DUHS readies for HIPAA

As the next health care privacy compliance deadline looms for Duke University Health System, officials said DUHS is already essentially equipped with a computerized system to safely transfer patient information.

 Beginning Oct. 16, transactions between hospitals and insurance companies will be made electronic under the "transactions and code sets" requirement of the Health Insurance Portability and Accountability Act, a 1996 federal law aimed at protecting patient privacy. The goal of this requirement is to standardize the information exchanged and to make the transactions more secure.

 Roman Perun, assistant director for information systems at the Private Diagnostic Clinic, said currently, when patient information is sent to insurance carriers to determine if a treatment is to be covered, insurance companies or other payers request necessary data in a variety of disparate formats. Under the transactions and code sets clause of HIPAA, however, Perun said everyone will abide by a uniform standard.

 He added that Duke is very close to being prepared for the change and is more prepared than the payers of medical bills. "The payers have concerns of handling the volumes that hospitals would submit," Perun said. "So we continue to test that [their new systems] can handle the data and volume."

 Britt Crewse, associate vice president and chief compliance and privacy officer of DUHS, said the Health System has spent hundreds of thousands of dollars training its staff on the new rules and ensuring the privacy of transactions.

 DUHS also has had to devote time and resources to track any disclosures of patient information for reasons other than treatment or payment purposes--a violation under HIPAA. Crewse said a database has been established to track these disclosures, and financial penalties and potential jail time exist as punishments if disclosures have been made inappropriately.

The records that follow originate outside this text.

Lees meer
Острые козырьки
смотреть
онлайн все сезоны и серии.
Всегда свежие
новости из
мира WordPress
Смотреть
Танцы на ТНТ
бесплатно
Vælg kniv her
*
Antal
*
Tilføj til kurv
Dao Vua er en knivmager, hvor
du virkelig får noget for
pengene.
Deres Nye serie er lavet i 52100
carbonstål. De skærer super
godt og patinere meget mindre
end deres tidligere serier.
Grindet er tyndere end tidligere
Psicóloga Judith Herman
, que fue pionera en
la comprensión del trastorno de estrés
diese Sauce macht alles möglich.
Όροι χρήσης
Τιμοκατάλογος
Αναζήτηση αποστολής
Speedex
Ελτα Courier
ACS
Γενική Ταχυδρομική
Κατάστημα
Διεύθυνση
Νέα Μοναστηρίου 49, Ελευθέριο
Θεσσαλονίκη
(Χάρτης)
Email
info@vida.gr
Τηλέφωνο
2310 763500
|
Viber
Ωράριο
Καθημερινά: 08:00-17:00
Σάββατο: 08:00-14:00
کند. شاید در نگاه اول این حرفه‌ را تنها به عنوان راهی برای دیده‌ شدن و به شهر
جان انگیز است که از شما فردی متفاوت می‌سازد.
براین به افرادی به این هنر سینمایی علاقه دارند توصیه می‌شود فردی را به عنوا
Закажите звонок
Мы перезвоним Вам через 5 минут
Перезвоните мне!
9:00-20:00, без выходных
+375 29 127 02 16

 The next set of HIPAA regulations to be instituted will be security standards, which will go into effect in 2005, Crewse said. He added that Duke was "pretty much" compliant but emphasized that Duke's patients did not and were not going to witness any significant changes with each deadline for HIPAA compliance.

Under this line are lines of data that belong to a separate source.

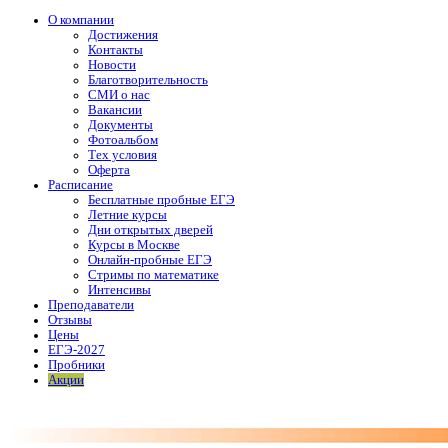
О компании
Достижения
Контакты
Новости
Благотворительность
СМИ о нас
Вакансии
Документы
Фотоальбом
Тех условия
Оферта
Расписание
Бесплатные пробные ЕГЭ
Летние курсы
Дни открытых дверей
Курсы в Москве
Онлайн-пробные ЕГЭ
Стримы по математике
Интенсивы
Преподаватели
Отзывы
Цены
ЕГЭ-2027
Пробники
Акции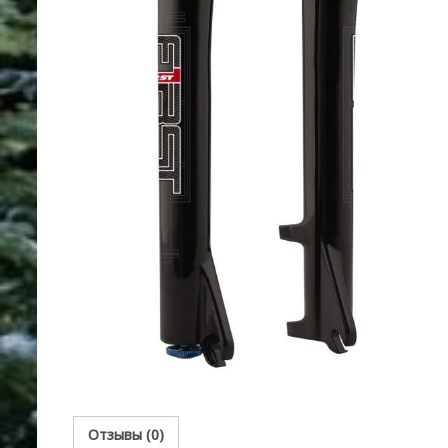
Отзывы (0)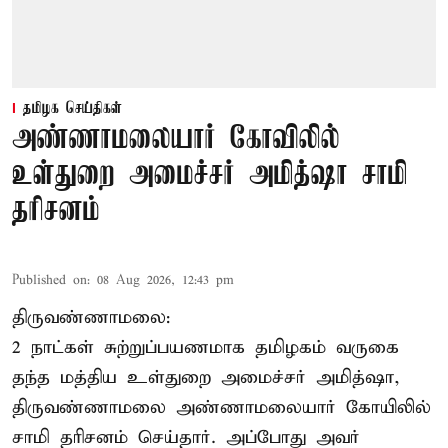
தமிழக செய்திகள்
அண்ணாமலையார் கோவிலில்
உள்துறை அமைச்சர் அமித்ஷா சாமி
தரிசனம்
Published on
:
08 Aug 2026, 12:43 pm
திருவண்ணாமலை:
2 நாட்கள் சுற்றுப்பயணமாக தமிழகம் வருகை
தந்த மத்திய உள்துறை அமைச்சர் அமித்ஷா,
திருவண்ணாமலை அண்ணாமலையார் கோயிலில்
சாமி தரிசனம் செய்தார். அப்போது அவர்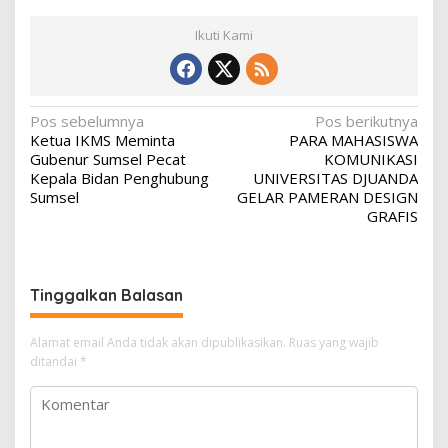
Ikuti Kami
N
Pos sebelumnya
Pos berikutnya
Ketua IKMS Meminta
PARA MAHASISWA
a
Gubenur Sumsel Pecat
KOMUNIKASI
v
Kepala Bidan Penghubung
UNIVERSITAS DJUANDA
Sumsel
GELAR PAMERAN DESIGN
i
GRAFIS
g
a
s
Tinggalkan Balasan
i
p
Alamat email Anda tidak akan dipublikasikan.
Ruas yang wajib
ditandai
*
o
s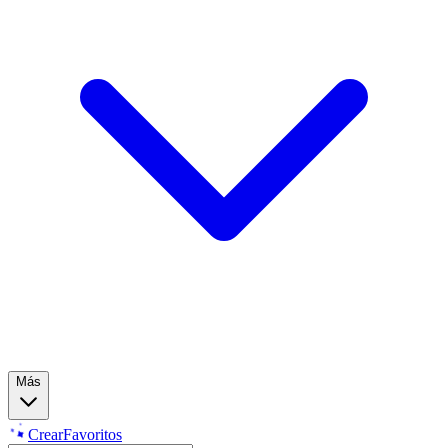
Más
Crear
Favoritos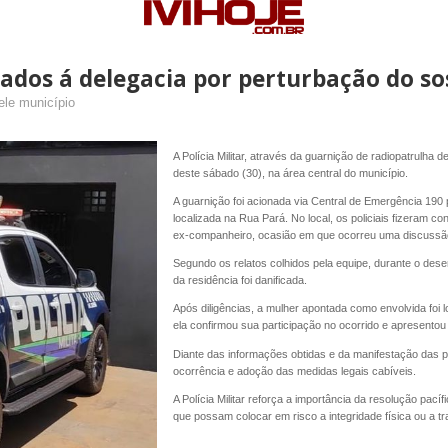
evados á delegacia por perturbação do so
ele município
A Polícia Militar, através da guarnição de radiopatrulha
deste sábado (30), na área central do município.
A guarnição foi acionada via Central de Emergência 190
localizada na Rua Pará. No local, os policiais fizeram c
ex-companheiro, ocasião em que ocorreu uma discussão
Segundo os relatos colhidos pela equipe, durante o dese
da residência foi danificada.
Após diligências, a mulher apontada como envolvida foi l
ela confirmou sua participação no ocorrido e apresento
Diante das informações obtidas e da manifestação das pa
ocorrência e adoção das medidas legais cabíveis.
A Polícia Militar reforça a importância da resolução pací
que possam colocar em risco a integridade física ou a t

 Kevin Schulman, director of the Center for Clinical and Genetic Economics, said hospitals across the nation have not made the "massive" investments that HIPAA could have ultimately required.

 "The mechanism [for the transactions and code sets] will be in place, but what we're going to end up with is a system that is not going to be too much different than the previous system," he said. "It will not be an electronic e-commerce system for data processing," as had been the original vision for moving online to reduce the high administrative costs.

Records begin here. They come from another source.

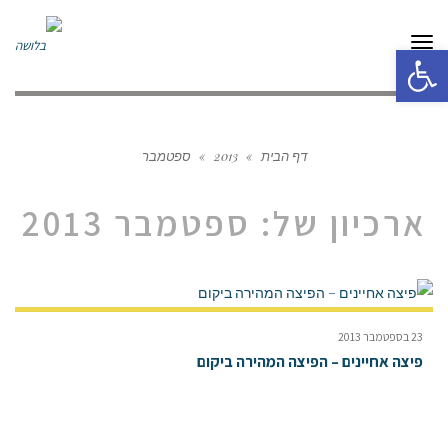
תפריט
פתח סרגל נגישות
דף הבית
»
2013
»
ספטמבר
ארכיון של:
ספטמבר 2013
23 בספטמבר 2013
פיצה אחיינים – הפיצה המהירה ביקום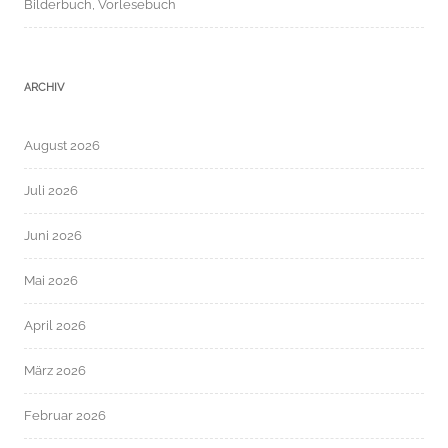
Bilderbuch, Vorlesebuch
ARCHIV
August 2026
Juli 2026
Juni 2026
Mai 2026
April 2026
März 2026
Februar 2026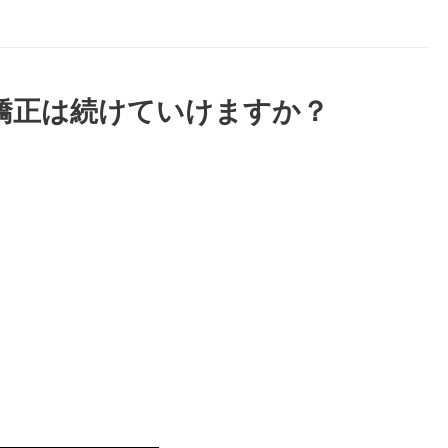
毛矯正は続けていけますか？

 Schulman attributed the lack of an all-encompasing electronic system to both hospitals and health plans facing too much cost. "Duke will have some capabilities in that area, but nowhere near what people had thought the [system] would be like," Schulman said.

 DUHS has also seen some indirect consequences of the first HIPAA regulation instituted in April, which clarified how patient information could be used and what rights patients had for their medical record. Steven Rum, vice chancellor for development and alumni affairs at Duke University Medical Center, pointed to changes in the procedures used to garner donations. "We used to do mass mailings to grateful patients," he said. "We don't do that any more because of HIPAA."

 Rum added that the change would not produce a significant loss in capital. The mass mailings reaped only between $75,000 to $90,000 yearly, which was not considerable in the context of the $75 million DUMC raises every year.

 "Unlike many hospitals we don't do a lot of communication with patients at the low end--we don't spend a lot of time investing in programs that will generate $50 to $100 contributions," he said. Instead, the focus will be on the higher end, when grateful patients self-identify themselves, Rum said.